As he did this, the candle flickered wildly and would have gone out, but the Jew spoke at it a Word, and the Word stayed the candle flame, which burned up straight and still once more.
It was night, and there was no moon.
Haninuh paused at the threshold of his daughter’s apartment. She had been washed in a little bath of lettuce enamel, and, her prayers said, got into her bed with her wooden doll and her striped cat. There all three were, staring at him clear-eyed, doll, cat and child.
“And are you ready for sleep, Ruquel?”
“Yes, father,” she answered, and put her doll into the sheets with its tow head on the pillow, while the cat purred and kneaded the covers.

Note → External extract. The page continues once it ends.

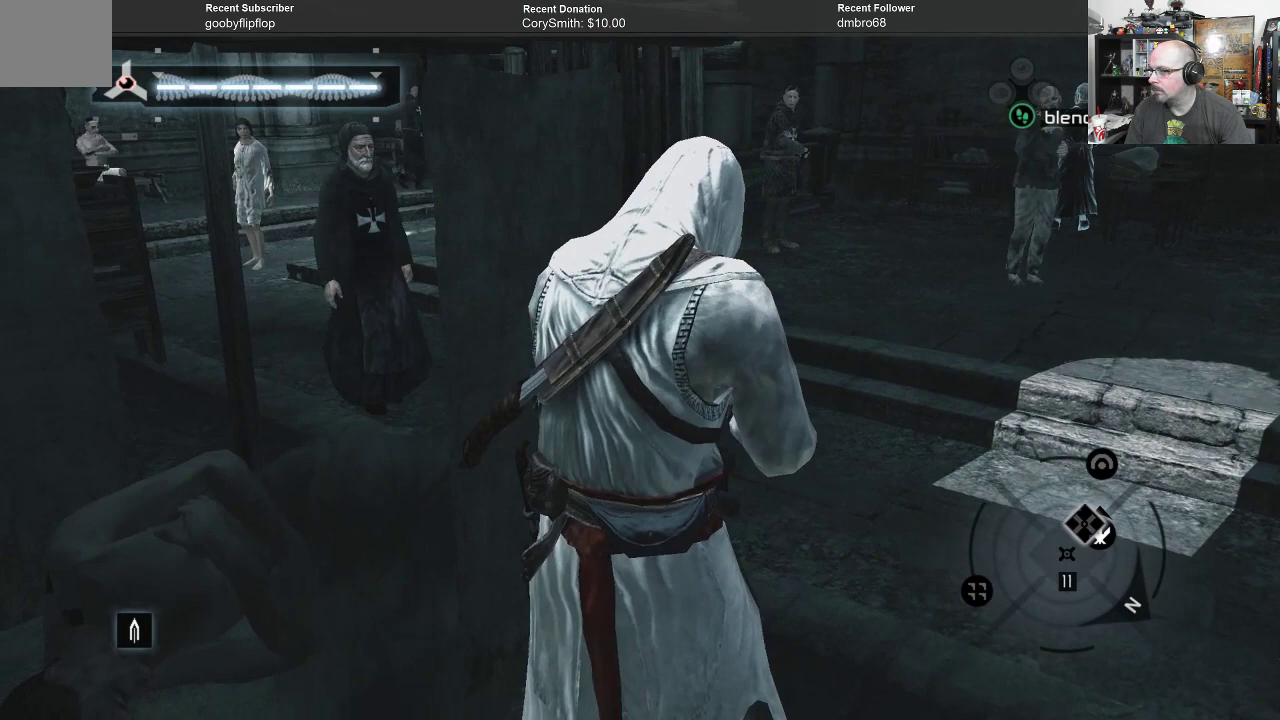
{"buttons": ["A"], "left_stick": "center", "right_stick": "center", "events": []}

“Have the bad dreams stopped, little girl?”
“Oh yes, since you put the water dishes out to catch them.”
“You must tell me if you dream anything bad again.”
Ruquel smiled. “I say to her,” she nodded at the cat, “we’re safe. You won’t let anything hurt us. Though she was frightened when we had the dream. But not now.”
When he had kissed all three goodnight, as was obligatory, wood lips, soft lips, fur cheek, Haninuh climbed up the house to the roof pavilion.
Blackness hung over Paradys, the book of night open randomly at the darkest page.
As usual Haninuh performed three rituals, and uttered some prayers which, upon white deserts and obsidian mountains, had long ago invoked the benign forces of fierce angels.
In just such centuries, the Jews had kept vigil against the hordes of Assyria. They had fought with them sword-to-sword under skies of flying arrows. The wolf-like Assyrians, whose cities were lilies of a river bank, had riven Israel. And Israel had brought down upon them the bolts of the one true terrible limitless God. Until the people angered Him, and He turned from them, and then the Assyrians leapt at the throat of Israel … it was all to do again.